Bouwgeschiedenis: In de beginjaren van Ouds carrière bij de Gemeentelijke Woningdienst ontwierp hij vier bouwblokken in de polder Spangen, onderdeel van een grootschalig woningbouwprogramma. In het teken van de toen heersende woningnood werd in korte tijd goedkope woningbouw gerealiseerd. Blok VIII (Pieter Langendijkstraat) werd voor een groot deel van gemeentewege bebouwd, terwijl de andere zijde van het blok (Van Lennepstraat) door een particuliere bouwer werd gebouwd. Er ontstond aan de koppen van het blok een gevel, die een compromis (overgang) vormde tussen beide lange zijden van het blok.

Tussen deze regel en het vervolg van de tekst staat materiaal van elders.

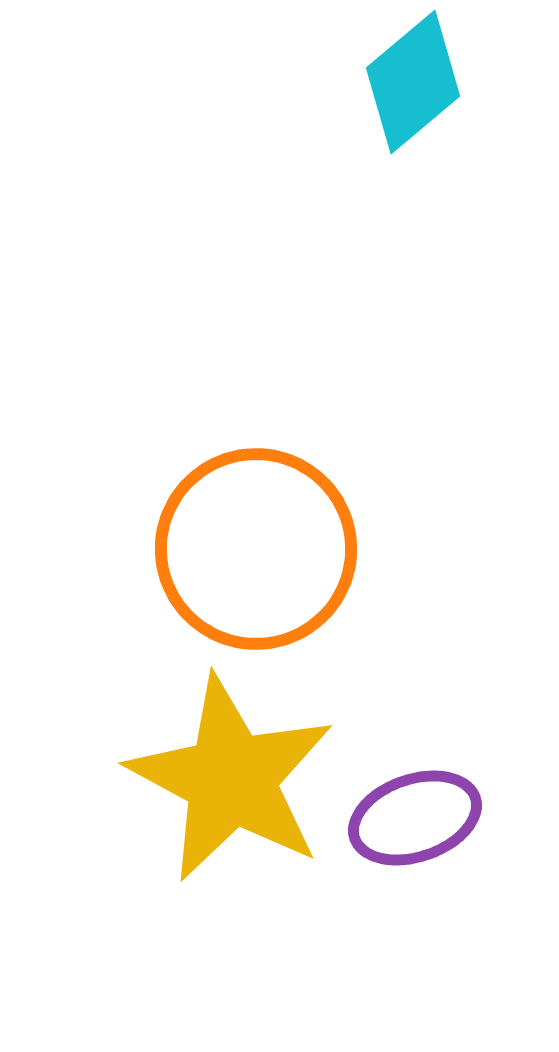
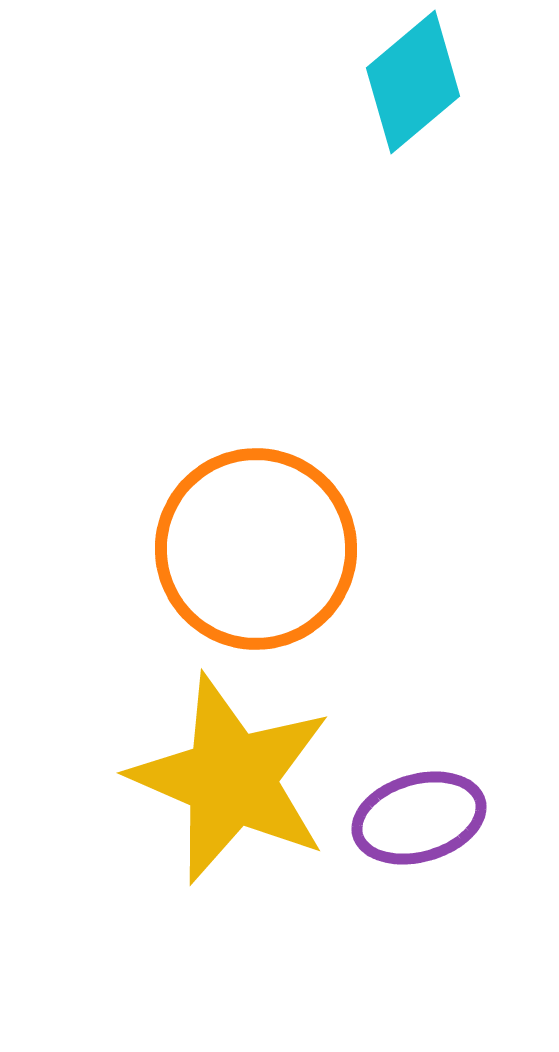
yellow star: rotated 5 degrees counterclockwise
purple ellipse: moved 4 px right; rotated 3 degrees clockwise
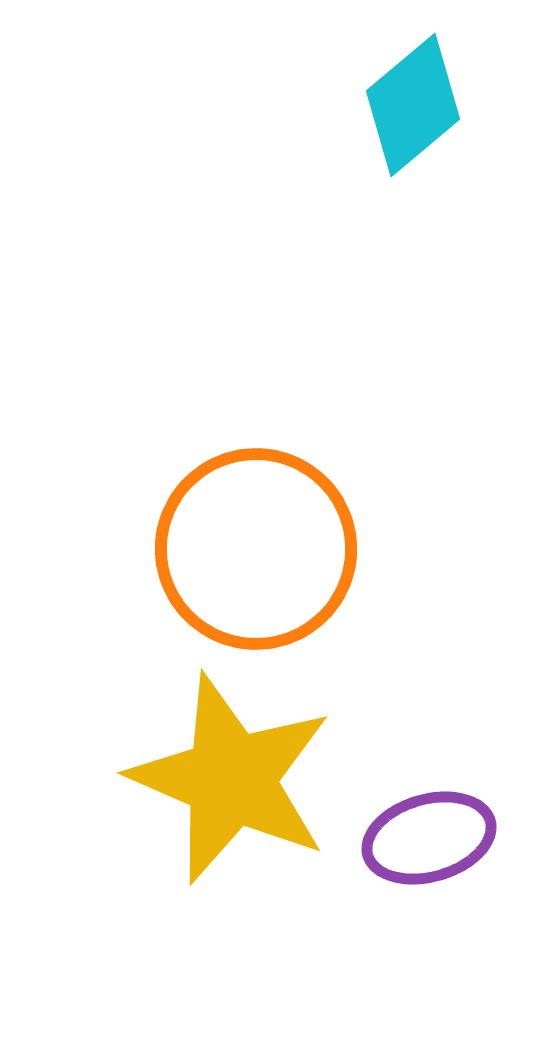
cyan diamond: moved 23 px down
purple ellipse: moved 10 px right, 20 px down
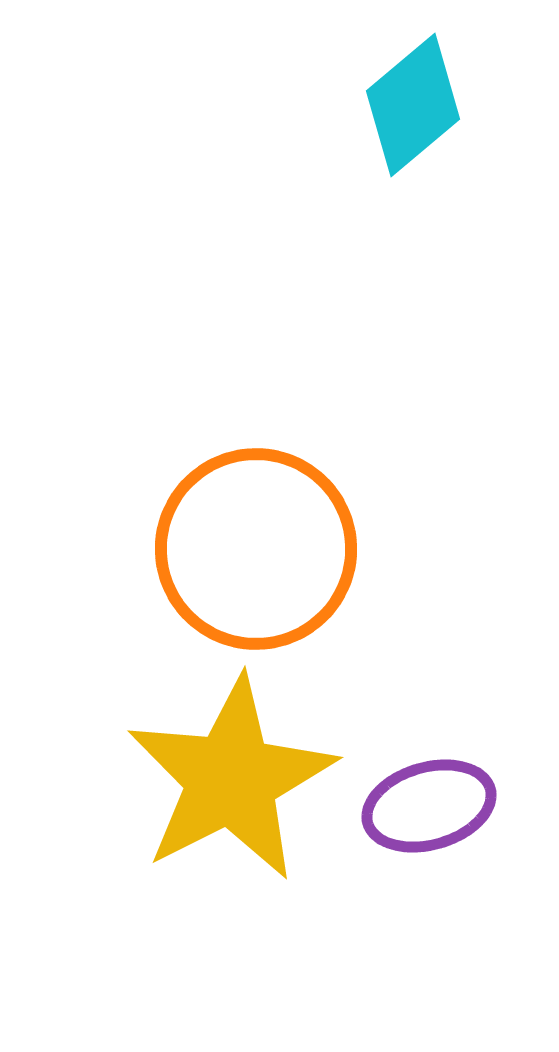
yellow star: rotated 22 degrees clockwise
purple ellipse: moved 32 px up
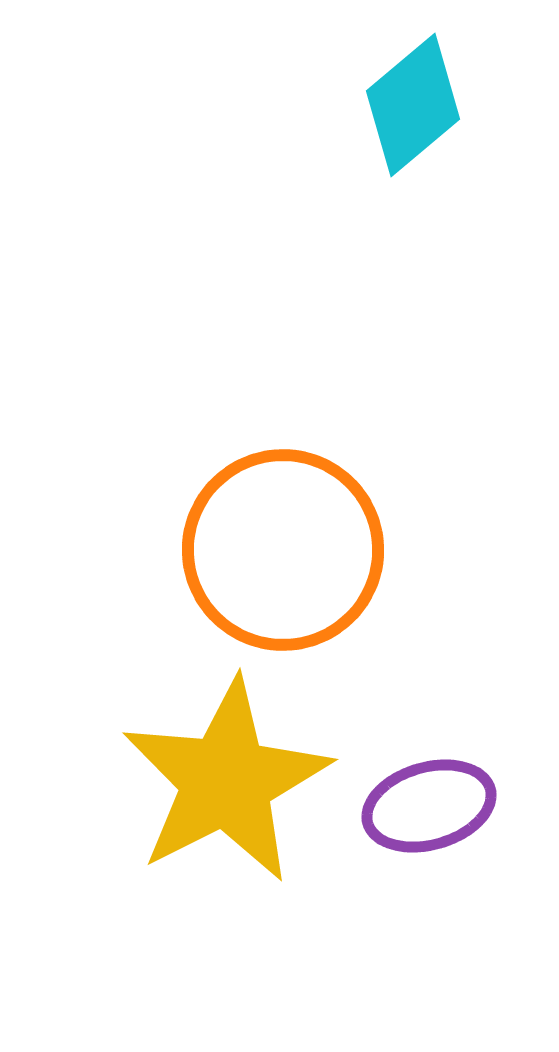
orange circle: moved 27 px right, 1 px down
yellow star: moved 5 px left, 2 px down
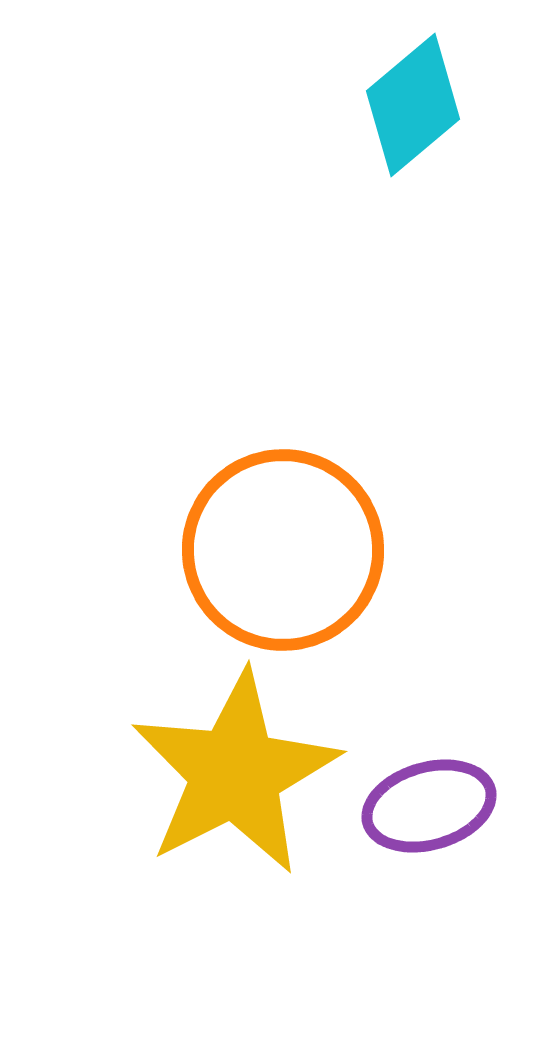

Een centraal trappenhuis ontsloot op de begane grond en de verdieping een gelijkvloerse woning over twee beuken, terwijl het op de derde verdieping toegang gaf, links en rechts, tot twee maisonnettes over de twee bovenste woonlagen elk een beuk breed.
Stedenbouwkundige context: Het stedenbouwkundige grondplan van het totale programma stond onder supervisie van Rijksarchitect H.P. Berlage. De straten waren smaller dan het binnenterrein waardoor de woonkamers aan dit binnenterrein werden gesitueerd. Een centraal trappenhuis ontsloot op de begane grond en de verdieping een gelijkvloerse woning over twee beuken, terwijl het op de derde verdieping, links en rechts, toegang gaf tot twee maisonnettes over de twee bovenste woonlagen elk één beuk breed. Door het collectieve karakter van het binnenterrein (wat vooral tot uiting kwam bij de andere woonblokken) ontstond een concept, wat later bij een veel groter woonproject van de hand van Oud in de wijk Tusschendijken werd toegepast.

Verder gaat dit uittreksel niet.